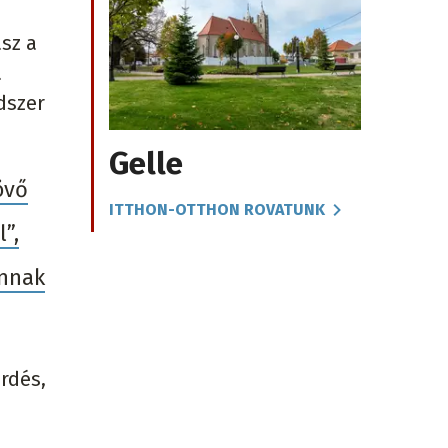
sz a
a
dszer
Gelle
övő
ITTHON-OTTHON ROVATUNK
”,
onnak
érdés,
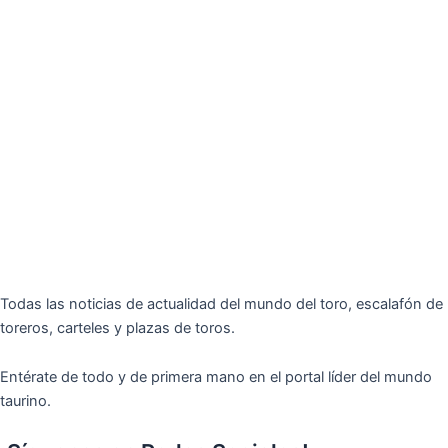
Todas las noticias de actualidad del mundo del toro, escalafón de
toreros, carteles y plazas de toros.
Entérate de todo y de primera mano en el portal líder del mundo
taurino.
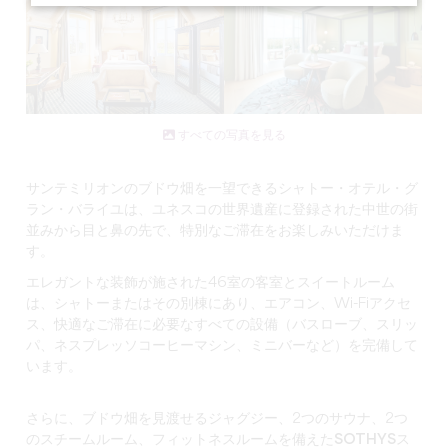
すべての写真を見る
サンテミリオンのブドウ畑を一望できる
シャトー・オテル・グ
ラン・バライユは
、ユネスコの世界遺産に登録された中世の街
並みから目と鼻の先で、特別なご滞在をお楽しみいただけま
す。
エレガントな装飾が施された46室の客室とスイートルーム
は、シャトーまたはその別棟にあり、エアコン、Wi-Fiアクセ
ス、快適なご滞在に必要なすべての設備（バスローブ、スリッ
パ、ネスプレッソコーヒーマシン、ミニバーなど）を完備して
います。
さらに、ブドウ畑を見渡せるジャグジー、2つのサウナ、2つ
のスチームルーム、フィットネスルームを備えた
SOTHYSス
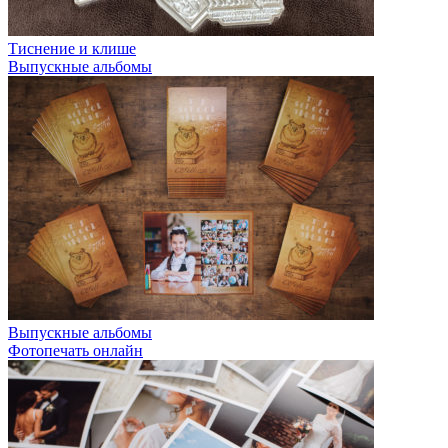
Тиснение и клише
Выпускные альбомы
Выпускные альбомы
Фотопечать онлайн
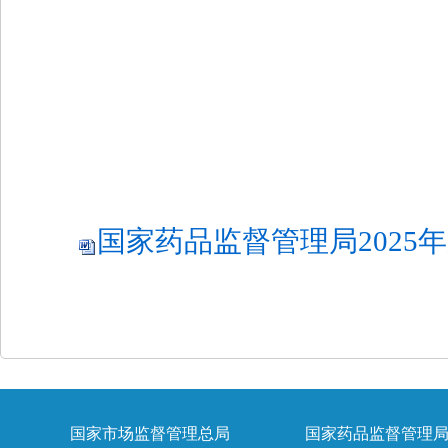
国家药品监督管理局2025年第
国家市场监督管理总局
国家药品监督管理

────────────────────────────────────────

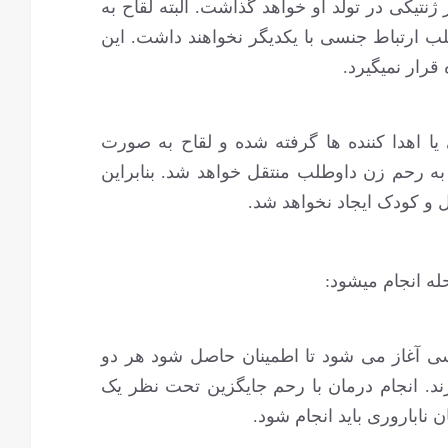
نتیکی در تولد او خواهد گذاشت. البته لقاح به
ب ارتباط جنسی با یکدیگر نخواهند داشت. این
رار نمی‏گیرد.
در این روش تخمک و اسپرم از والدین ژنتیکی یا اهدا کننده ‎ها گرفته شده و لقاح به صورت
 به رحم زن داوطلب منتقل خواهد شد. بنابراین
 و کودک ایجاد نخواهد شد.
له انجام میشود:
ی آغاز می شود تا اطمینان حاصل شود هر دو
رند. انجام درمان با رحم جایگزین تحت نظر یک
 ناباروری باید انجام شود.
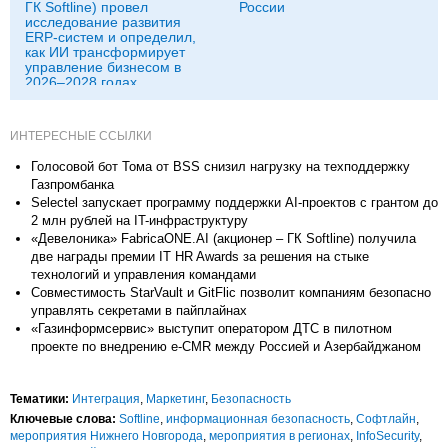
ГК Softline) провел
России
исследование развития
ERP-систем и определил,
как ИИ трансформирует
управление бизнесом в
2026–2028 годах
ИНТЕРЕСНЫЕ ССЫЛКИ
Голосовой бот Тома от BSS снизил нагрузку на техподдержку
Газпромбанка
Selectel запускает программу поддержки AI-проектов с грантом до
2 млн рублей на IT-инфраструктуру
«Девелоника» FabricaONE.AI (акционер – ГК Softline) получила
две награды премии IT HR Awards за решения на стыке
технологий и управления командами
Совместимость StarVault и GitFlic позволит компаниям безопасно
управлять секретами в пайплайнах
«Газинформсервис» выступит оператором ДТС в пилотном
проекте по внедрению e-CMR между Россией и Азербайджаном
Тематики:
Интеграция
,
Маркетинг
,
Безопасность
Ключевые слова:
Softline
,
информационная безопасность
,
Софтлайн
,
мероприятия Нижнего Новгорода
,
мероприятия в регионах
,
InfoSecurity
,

────────────────────────────────────────

§ What to do:
How many lines in the records contain the word "mundo"? Reply with the number alone.

§ Reply:
2